Leral.net - S'informer en temps réel

Surcharge, pénurie et prisons saturées : Le cri d’alarme des magistrats

Rédigé par leral.net le Dimanche 16 Novembre 2025 à 21:04 | | 0 commentaire(s)|

Invité dimanche de l’émission "Point de Vue" sur la RTS, le président de l’Union des magistrats du Sénégal (UMS), Cheikh Bâ, a dressé un diagnostic sans complaisance du fonctionnement de la justice. Entre manque criant de personnel, cabinets d’instruction saturés et prisons surpeuplées, son intervention a esquissé le portrait d’un appareil judiciaire placé sous tension […]

Invité dimanche de l’émission Point de Vue sur la RTS, le président de l’Union des magistrats du Sénégal (UMS), Cheikh Bâ, a dressé un diagnostic sans complaisance du fonctionnement de la justice. Entre manque criant de personnel, cabinets d’instruction saturés et prisons surpeuplées, son intervention a esquissé le portrait d’un appareil judiciaire placé sous tension permanente.

Dès l’entame, le magistrat a tenu à rappeler la solidité de l’institution judiciaire sénégalaise, qu’il présente comme l’une « des plus robustes du continent », portée par une tradition qui, selon lui, la place « sur le toit du monde ». Il insiste sur la compétence et l’intégrité des professionnels du droit, regrettant que l’opinion publique ne voie souvent que les volets les plus médiatisés de la justice pénale, au détriment de l’ensemble de sa mission.

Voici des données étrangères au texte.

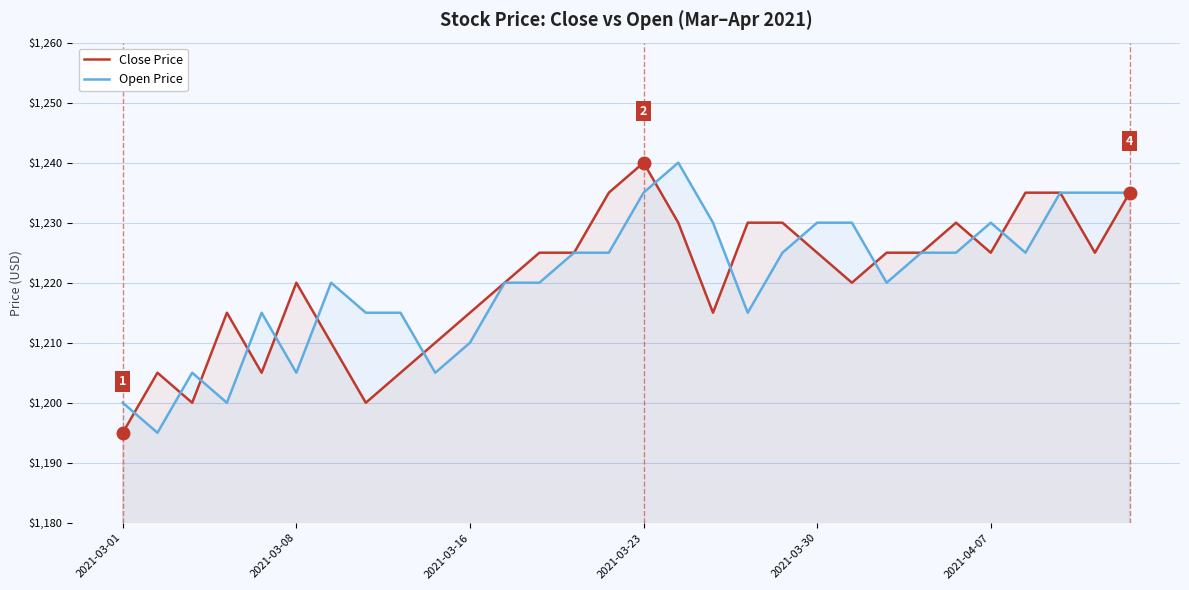

At which label does Close Price reach its peak?

2021-03-23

À ses yeux, quelques affaires politiques, amplifiées par les réseaux sociaux, finissent par déformer la perception du travail quotidien mené dans les tribunaux.

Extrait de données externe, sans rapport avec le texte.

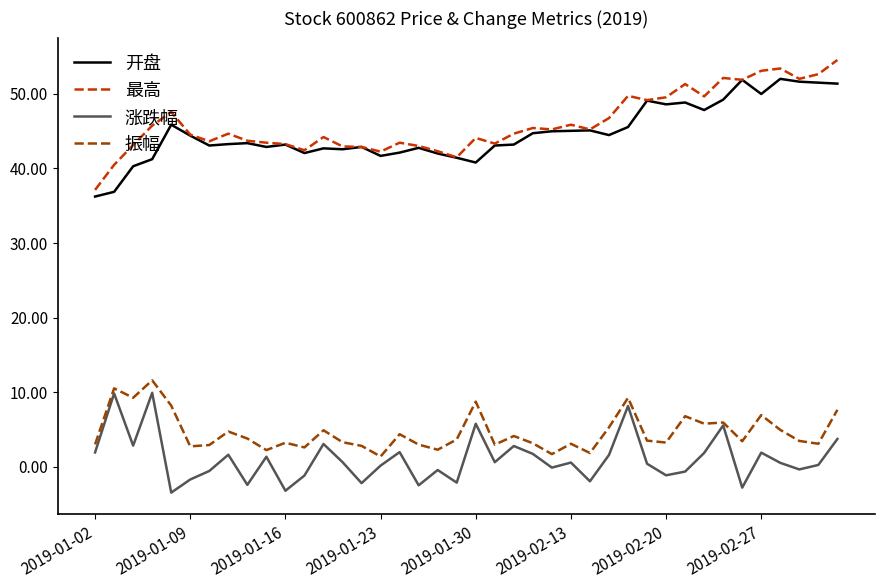

True or false: 开盘 and 涨跌幅 cross at least once.

False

Mais Cheikh Bâ n’a pas éludé les difficultés internes. Le cœur de sa prise de parole s’est concentré sur un constat chiffré : avec 546 magistrats pour une population de 18 millions d’habitants, dont seulement 425 affectés aux juridictions, le Sénégal fait face à une équation structurelle difficilement tenable. Certains exemples sont édifiants : à Kaolack, un juge d’instruction traite à lui seul, près de 750 dossiers ; à Ziguinchor, un autre en gère 250. À Dakar, les chiffres prennent une dimension vertigineuse : plusieurs cabinets dépassent les 400 à 600 dossiers actifs. Le cinquième cabinet compte 641 affaires en cours, le quatrième 602. Une situation qui rend illusoire, le principe de célérité et nourrit les frustrations des justiciables.

À ce déficit de magistrats s’ajoute celui des greffiers. Alors qu’un fonctionnement optimal exigerait deux greffiers par magistrat, le pays n’en compte que 552 au total — dont certains en détachement —, un déséquilibre qui contribue, selon Cheikh Ba, à l’engorgement progressif de la chaîne judiciaire. « La justice n’est pas lente, elle est submergée », résume-t-il, appelant à une prise de conscience des contraintes matérielles et humaines pesant sur les tribunaux.

Interrogé sur la sensibilité des mandats de dépôt, le président de l’UMS a rejeté toute idée de systématisme. Les décisions, affirme-t-il, sont prises au cas par cas, selon la gravité des faits et les exigences de maintien de l’ordre public. Libérer un individu violent ou récidiviste, n’est pas un acte neutre, rappelle-t-il, tout en soulignant que les juges d’instruction conservent une totale indépendance et peuvent clôturer un dossier en un mois, lorsque les conditions le permettent.

La situation carcérale, enfin, constitue un autre foyer de tension. Le Sénégal n’a construit aucune grande prison depuis l’indépendance, alors même que les établissements actuels accueillent trois fois plus de détenus que leur capacité théorique. Au 10 novembre 2025, on dénombrait 15 654 personnes incarcérées, dont 7 077 en détention préventive. Une bombe à retardement pour l’administration pénitentiaire, que Cheikh Ba juge néanmoins « résiliente », même si elle ne peut éviter totalement quelques incidents isolés.

Son intervention sonne comme un appel à un sursaut institutionnel : doter la justice de moyens humains et matériels à la hauteur de ses missions, faute de quoi la surcharge chronique risque de fragiliser durablement l’un des piliers de l’État de droit sénégalais.